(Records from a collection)
======
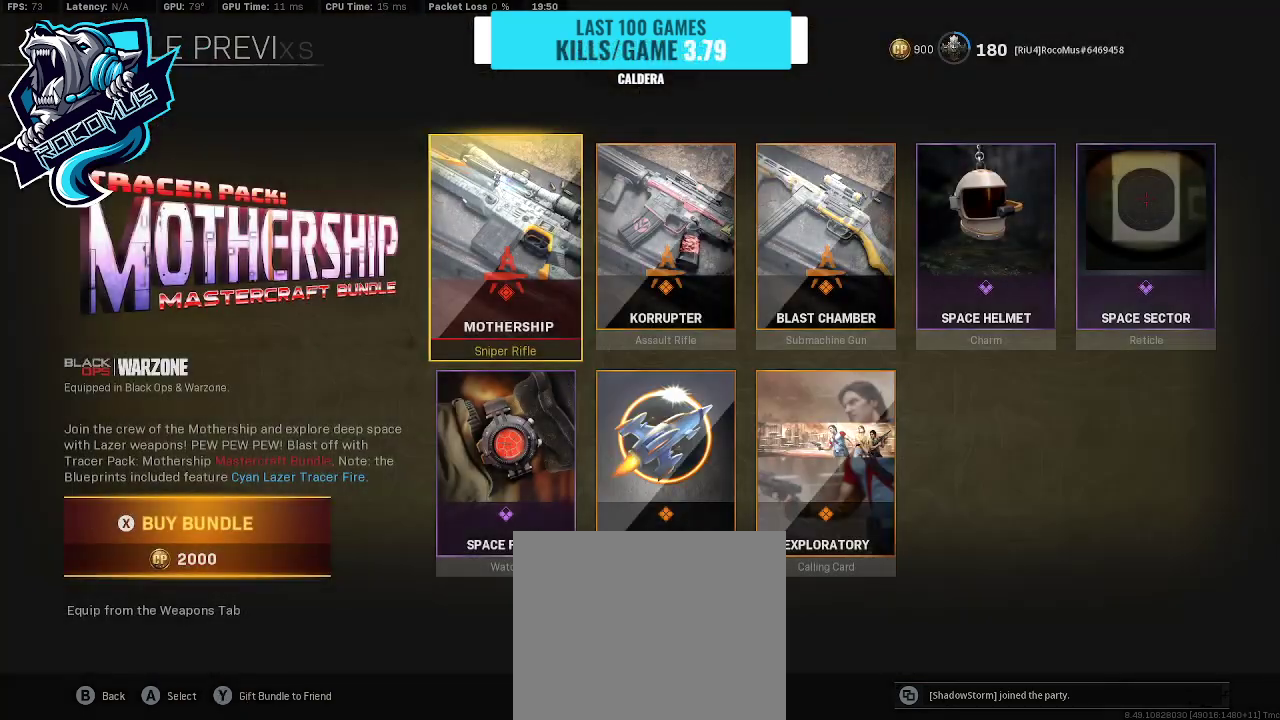
{"buttons": [], "left_stick": "center", "right_stick": "center", "events": []}
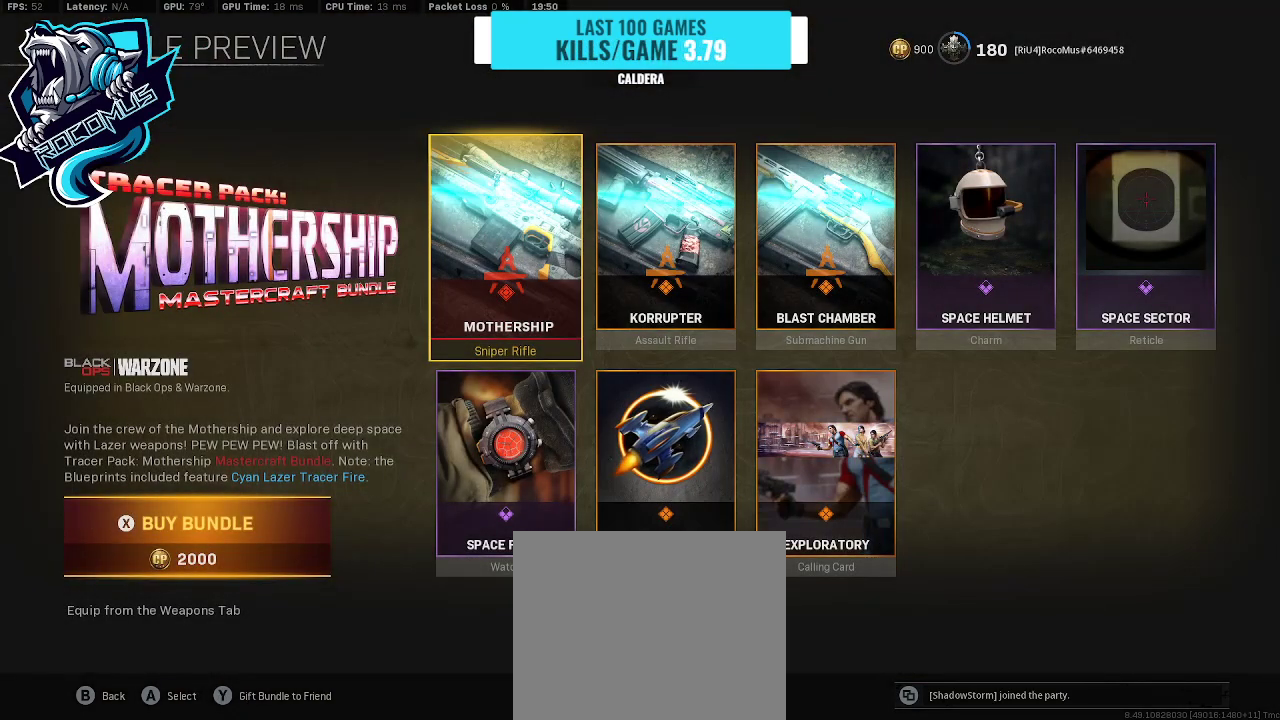
{"buttons": [], "left_stick": "center", "right_stick": "center", "events": []}
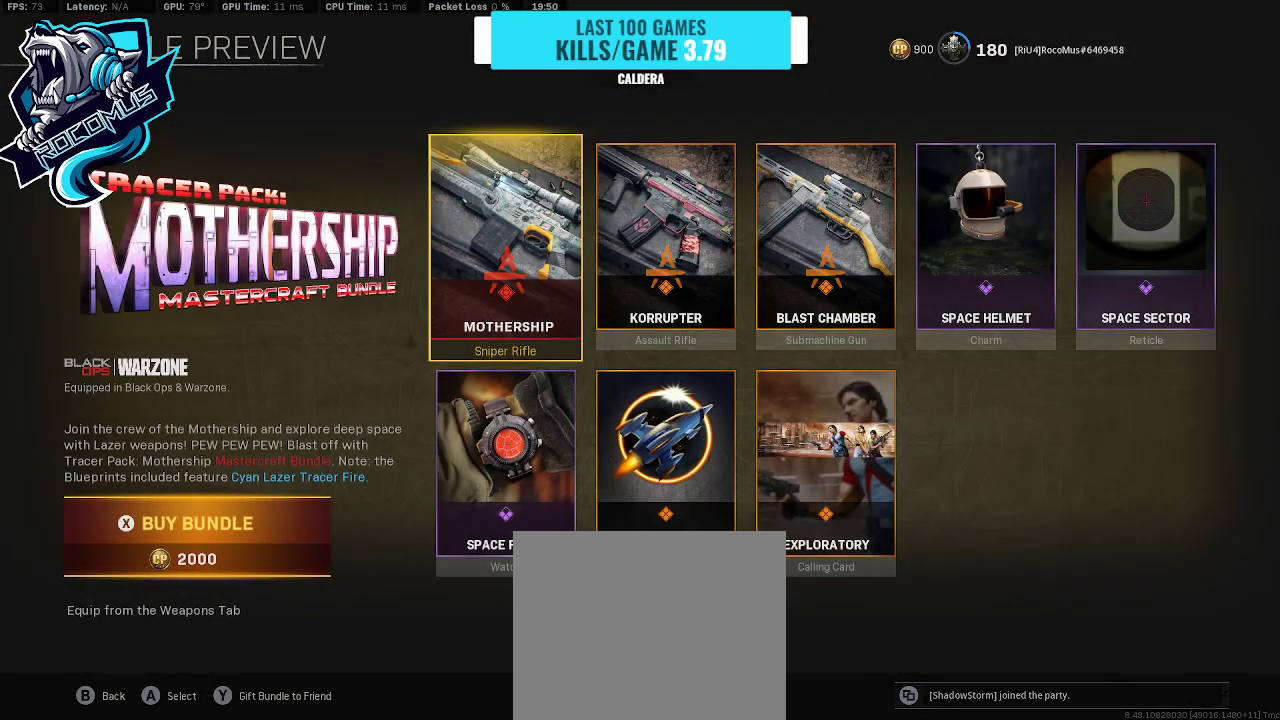
{"buttons": [], "left_stick": "center", "right_stick": "center", "events": [[67, "CROSS", "down"], [200, "CROSS", "up"]]}
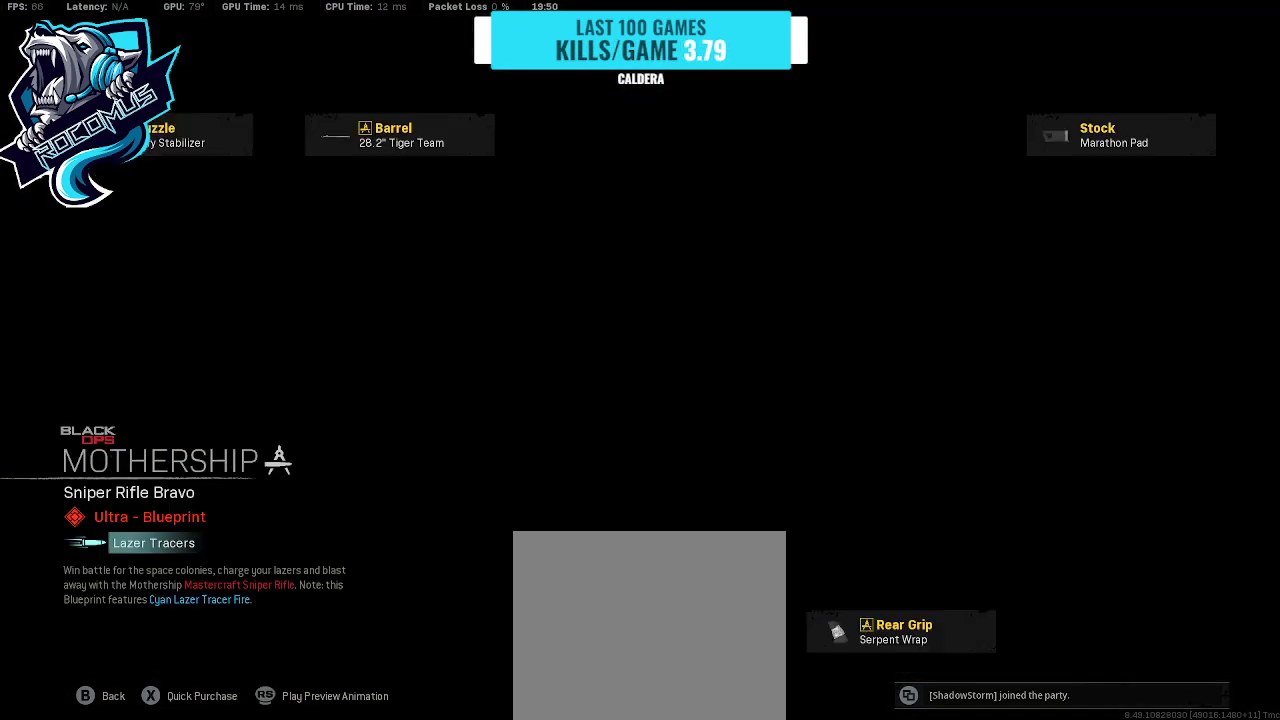
{"buttons": [], "left_stick": "center", "right_stick": "center", "events": []}
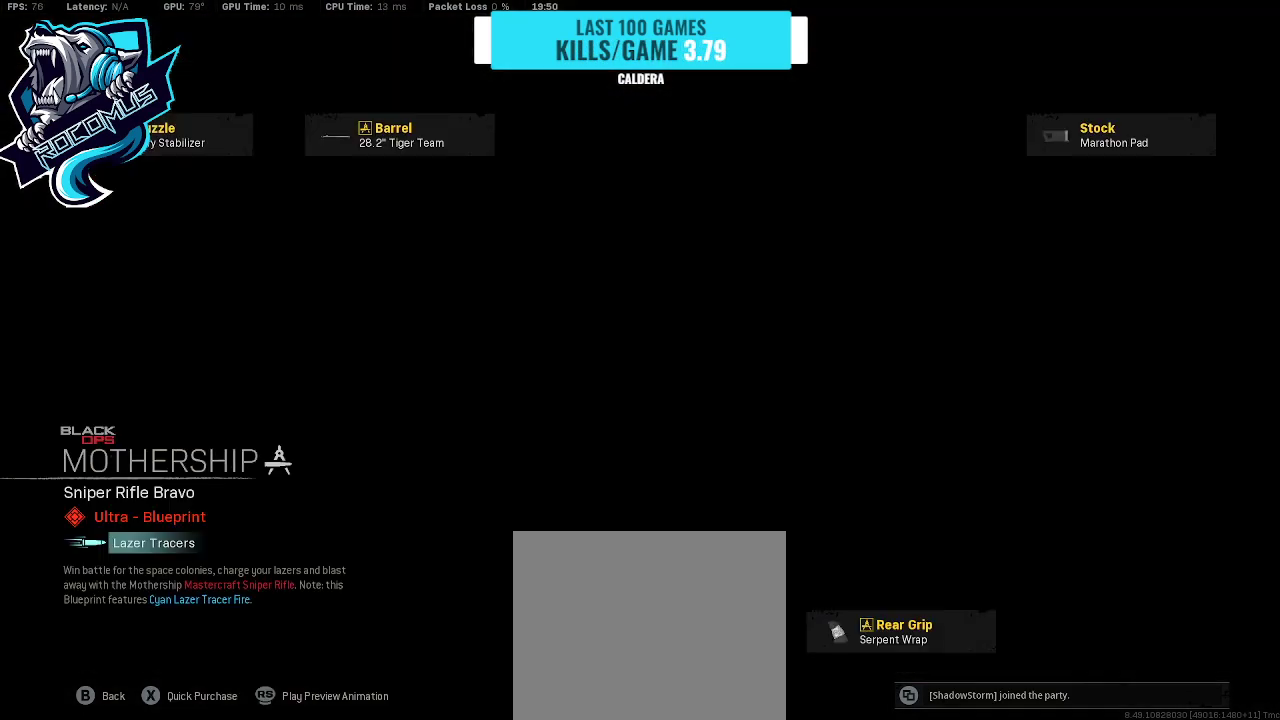
{"buttons": [], "left_stick": "center", "right_stick": "center", "events": []}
======
*Activity*
Set the entries down again exactly. Do not include the images.

*Written reply*
{"buttons": [], "left_stick": "center", "right_stick": "center", "events": []}
{"buttons": [], "left_stick": "center", "right_stick": "center", "events": []}
{"buttons": [], "left_stick": "center", "right_stick": "center", "events": [[67, "CROSS", "down"], [200, "CROSS", "up"]]}
{"buttons": [], "left_stick": "center", "right_stick": "center", "events": []}
{"buttons": [], "left_stick": "center", "right_stick": "center", "events": []}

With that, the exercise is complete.